OnTheLine85
Well-known member
I'm not being naive. I get what you're saying.No, I’ll just add him to ignore list. However, since nothing important is going on right now, I can indulge him a bit.
It’s naive to think there’s diamonds hidden in the rough buried in the depth chart. This isn’t college, there’s no cuts, anyone can sign up. You’re going to know after the first practice, which kids can hold their own and which can’t. The hard part at the freshmen level, is getting the kids that can hold their own, into the right position.
That’s why a kid who started at corner in the A game, but takes reps at RB in the B game, adds more value than just a backup RB getting those reps.
I'm saying his philosophy for development for all of the B and C kids at younger levels can and will have a depth impact once they get to varsity. And as you mentioned, since he has 100+ kids to work with, he really doesn't have to do this. I think that's pretty cool that he does it anyway.

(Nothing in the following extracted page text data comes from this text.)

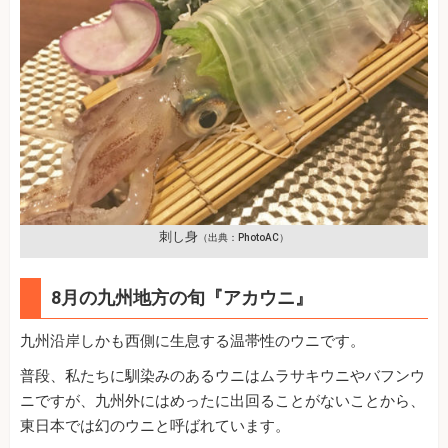
刺し身
（出典：PhotoAC）
8月の九州地方の旬『アカウニ』
九州沿岸しかも西側に生息する温帯性のウニです。
普段、私たちに馴染みのあるウニはムラサキウニやバフンウ
ニですが、九州外にはめったに出回ることがないことから、
東日本では幻のウニと呼ばれています。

I would say with Elder, Moe and X, they don't have 11 "studs" starting for them. They maybe have 3-4 studs and the others need competent back-ups because the talent level isn't all that different. If you can develop 10-12 solid back-ups to where the team doesn't skip much of a beat if a starter goes down, that is hugely important.
For a school like Elder where rosters are much smaller and depth has been an issue in the last 5 years, I find it odd that people are so against it. Just seems like the smart thing to do. Would they still have to play guys both ways if they developed a deeper bench when the kids were freshman/sophomores?